YOUR TASK
Please restate the entries verbatim. The copy should hold no pictures.

──────── EXCERPTED DATA

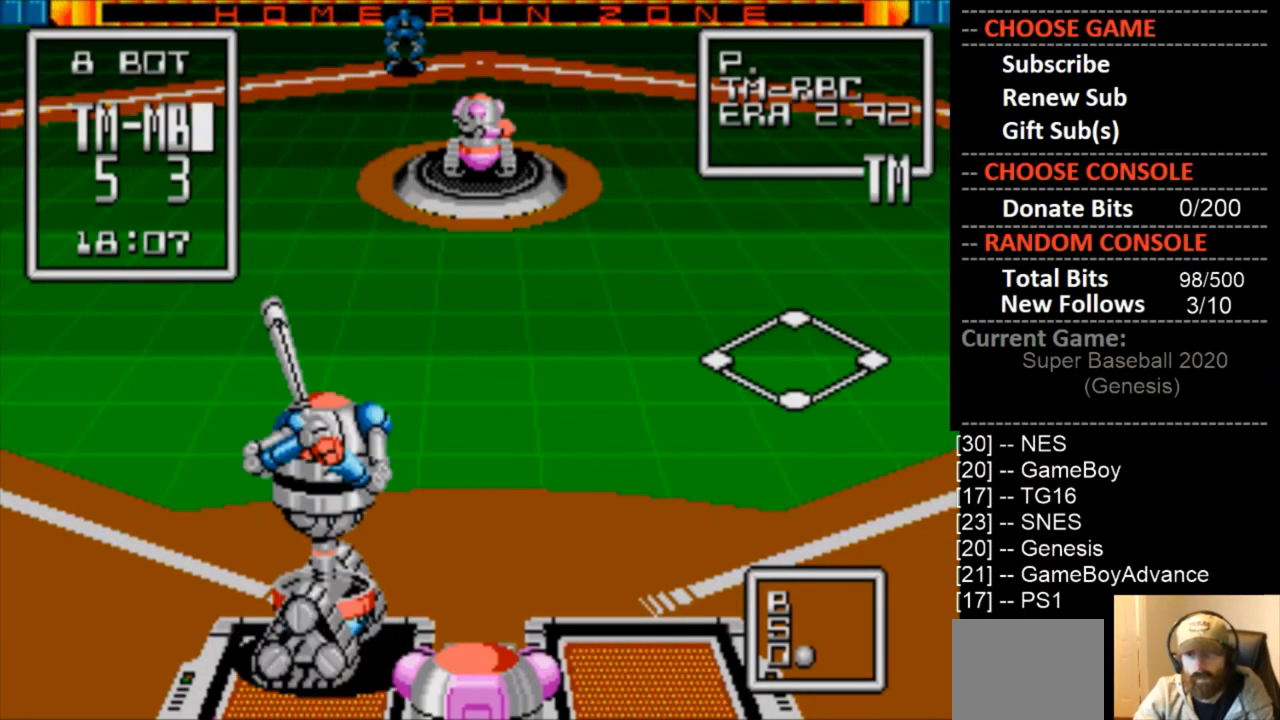
{"buttons": ["DPAD_LEFT"], "events": []}
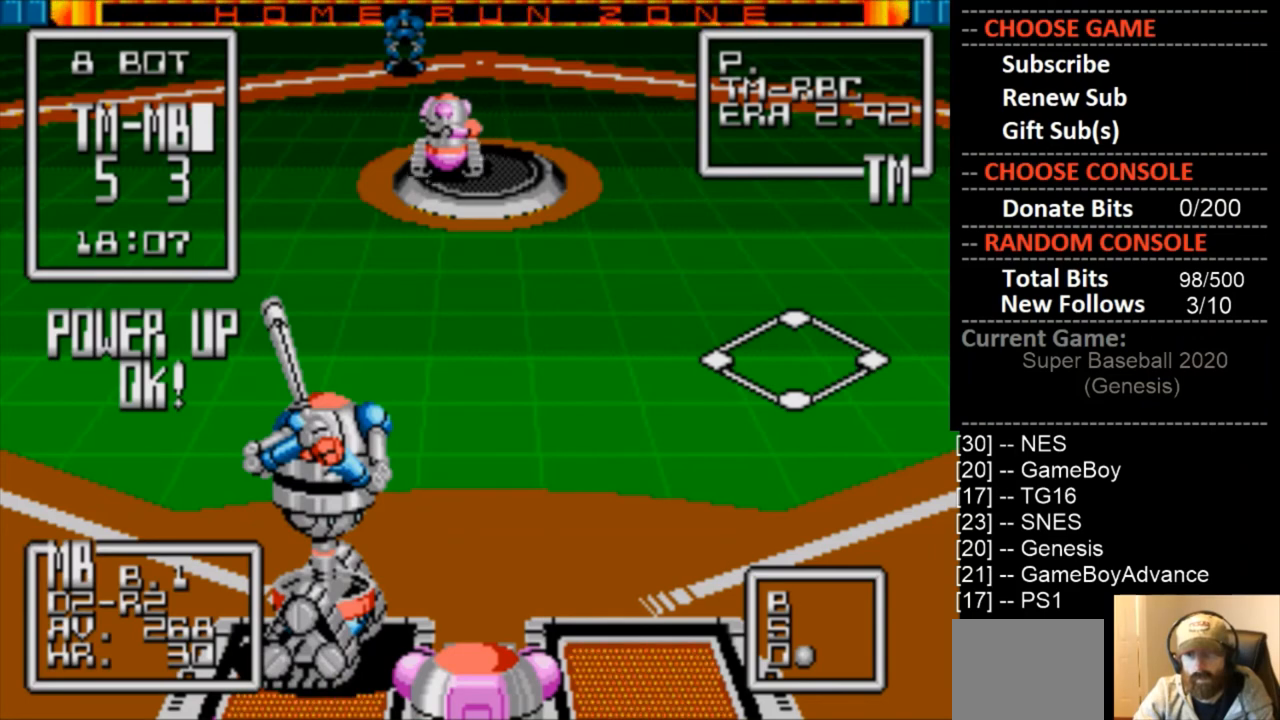
{"buttons": ["DPAD_DOWN"], "events": [[133, "DPAD_LEFT", "up"], [233, "DPAD_DOWN", "down"], [300, "CIRCLE", "down"], [500, "CIRCLE", "up"]]}
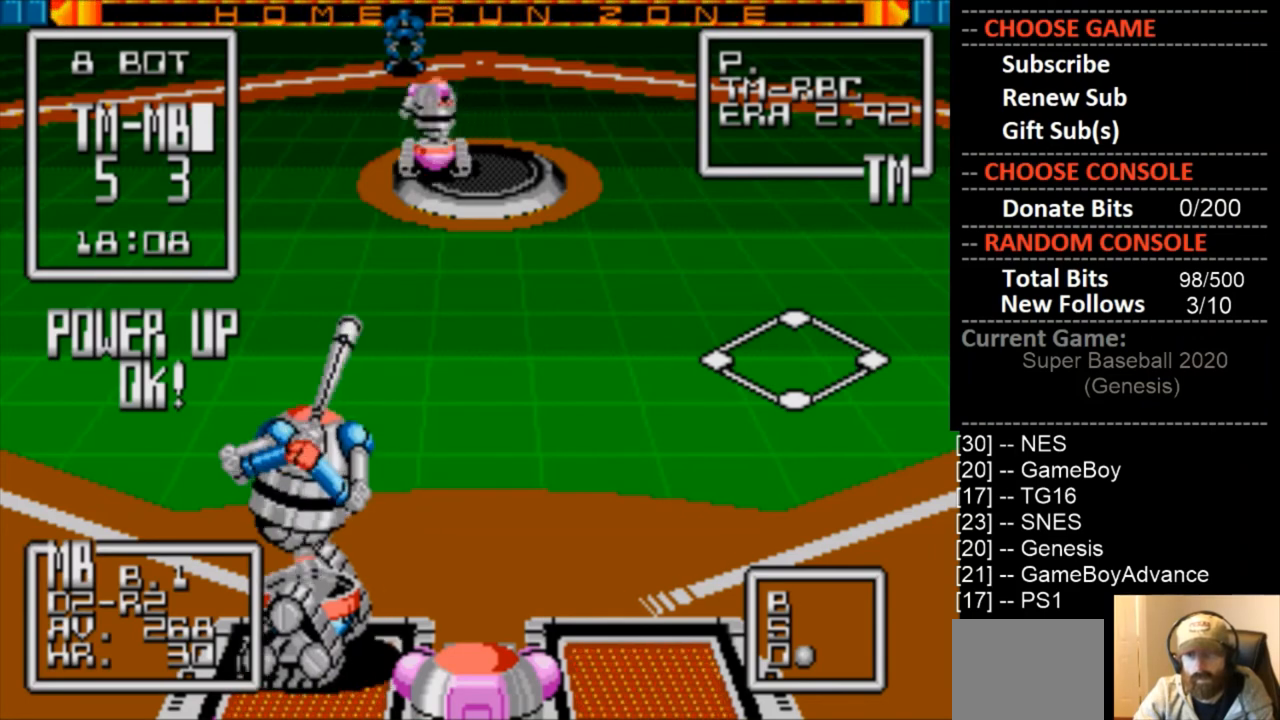
{"buttons": ["DPAD_DOWN"], "events": []}
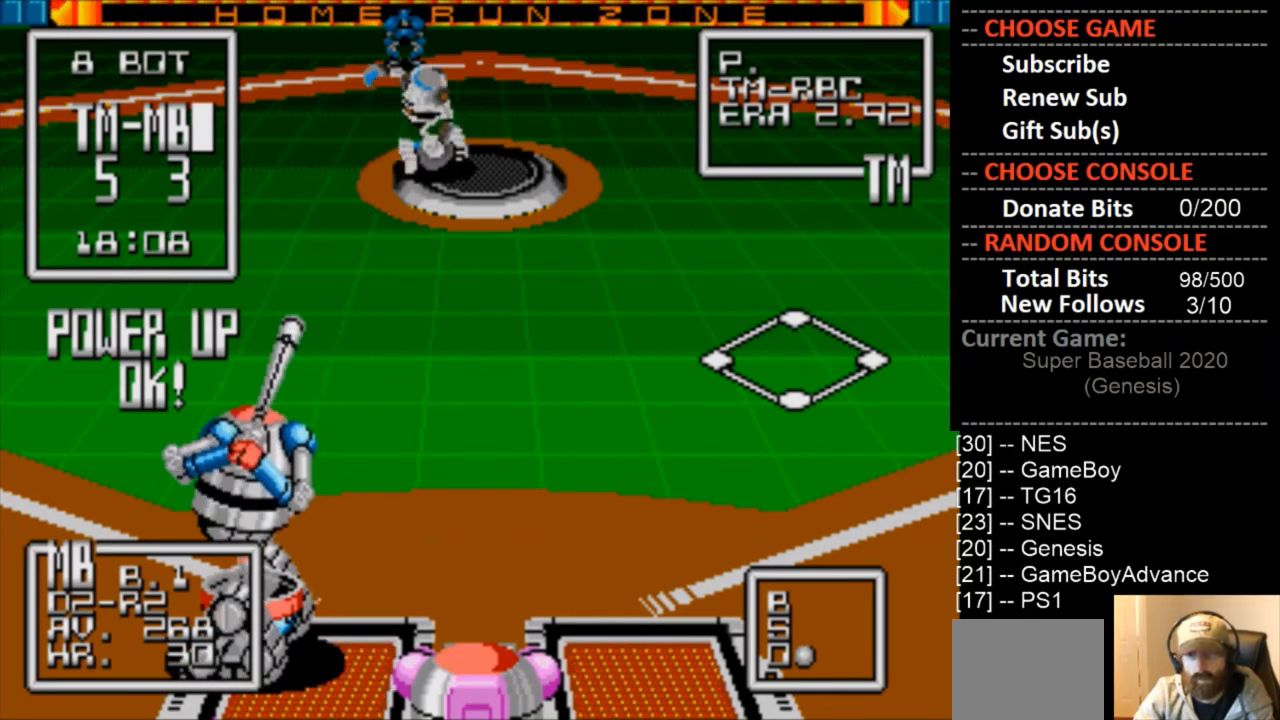
{"buttons": ["DPAD_DOWN", "DPAD_RIGHT"], "events": [[233, "DPAD_RIGHT", "down"]]}
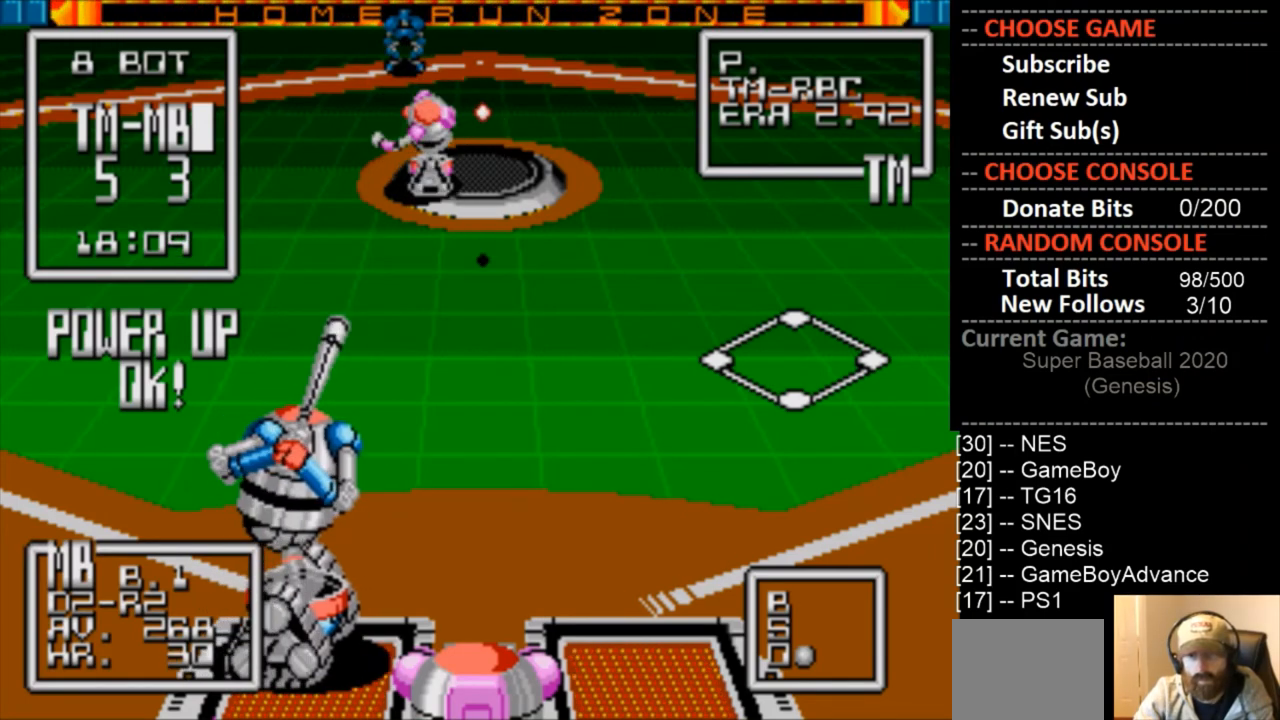
{"buttons": ["DPAD_DOWN", "DPAD_LEFT"], "events": [[233, "DPAD_RIGHT", "up"], [267, "DPAD_LEFT", "down"], [300, "DPAD_DOWN", "up"], [433, "DPAD_DOWN", "down"]]}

────────────────

RESPONSE BOX
{"buttons": ["DPAD_LEFT"], "events": []}
{"buttons": ["DPAD_DOWN"], "events": [[133, "DPAD_LEFT", "up"], [233, "DPAD_DOWN", "down"], [300, "CIRCLE", "down"], [500, "CIRCLE", "up"]]}
{"buttons": ["DPAD_DOWN"], "events": []}
{"buttons": ["DPAD_DOWN", "DPAD_RIGHT"], "events": [[233, "DPAD_RIGHT", "down"]]}
{"buttons": ["DPAD_DOWN", "DPAD_LEFT"], "events": [[233, "DPAD_RIGHT", "up"], [267, "DPAD_LEFT", "down"], [300, "DPAD_DOWN", "up"], [433, "DPAD_DOWN", "down"]]}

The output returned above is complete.